幼児教育・保育の無償化で負担増になった件の論点がズレている

2019年10月23日の朝日新聞に、幼児教育・保育の無償化なのに負担が増えた人の記事が載っていた。
この記事の指摘と口コミの論点がズレているように感じたので考えていく。

状況の確認

状況の確認として、朝日新聞の記事を一部抜粋する。
保育園の利用料負担が軽減されるはずなのに、逆に負担が増えてしまった――。
10月から始まった幼児教育・保育の無償化で、一部の保護者がそんな「逆転現象」を訴えています。
調べてみると原因は、急ごしらえの国の制度と、自治体がこれまで自主的に進めてきた制度とのミスマッチでした。
「無償になるどころか、我が家は年間12万円の負担増です」
(大阪府堺)市内には認可保育園などを利用する3~5歳児が約1万人いるが、このうち2千人ほどが負担増に転じる見通しだ。
(千葉県市川)市内の認可保育園などに通う3~5歳児約5千人のうち約280人が負担増になる。
内閣府は、今回の無償化にあわせた免除対象の拡大で、すべての逆転現象が解消されるか、調査や検討は行わなかったという。

 

まとめ

今回の問題点をまとめると次になる。
国は幼児教育・保育の無償化を行ったが、より優遇されている自治体が存在する。
国の制度に合わせて各自治体が見直しを行った結果、負担が増えてしまう家庭が出てきた。

 

まず口コミの方から考えていくが、次のようなコメントが多く見られる。
「今までが優遇されてただけで、負担が増えたのでは無く優遇が無くなっただけ」
「子供の食費が2人分で月1万円増えただけで、批判するのはおかしい」

自治体により他と比べて優遇されてたとはいえ、負担が増えたのは間違いない。
子供が4人いることを考えれば批判するのは当然として受け止めるべきだろう。

 

次に朝日新聞の記事だが間違ったことは書いていない。情報も正確だと判断する。
ただコップの水理論で、負担増の人ばかりをピックアップしている。

堺市では1万人中2千人の負担が増える。言い方を変えれば8千人の負担が減る。
市川市では5千人中約280人の負担が増える。言い方を変えれば約4720人の負担が減る。
また特別に優遇された市をピックアップしてると思うが、優遇が無かった自治体ならほとんどの人が負担が減って喜んでるはず。

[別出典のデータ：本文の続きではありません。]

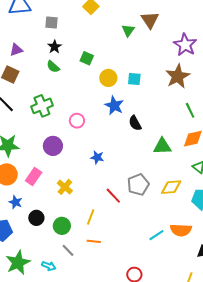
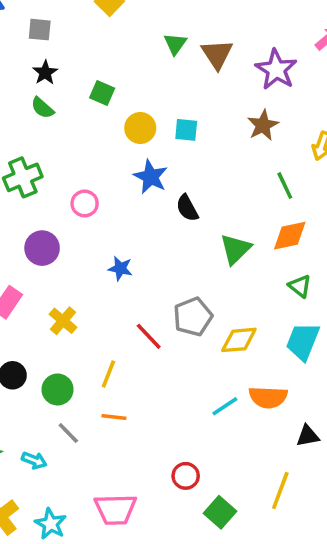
brown triangle: (150, 20) -> (217, 54), moved
brown star: (178, 76) -> (263, 125), size x0.7
green triangle: (162, 146) -> (235, 249), turned -42
yellow diamond: (171, 187) -> (239, 340), moved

正直、「無理やり負担増の人を探した?」という記事に見えてしまう。

 

先程のことから国の政策自体は多数の人を救ってるのに、国を批判する記事になっている。
今回の場合、批判すべきは特別な優遇を無くした自治体では無いだろうか?
消費税の上がったチャンスを利用して便乗値上げする企業と変わらない。

 

もちろんこの政策も完璧とは思わないため、意見するのはマスコミの仕事である。
しかし国を批判したいがために強引に不備を大きく言うのは、何かが違う気がする。

 

最後まで読んで頂き、ありがとうございました。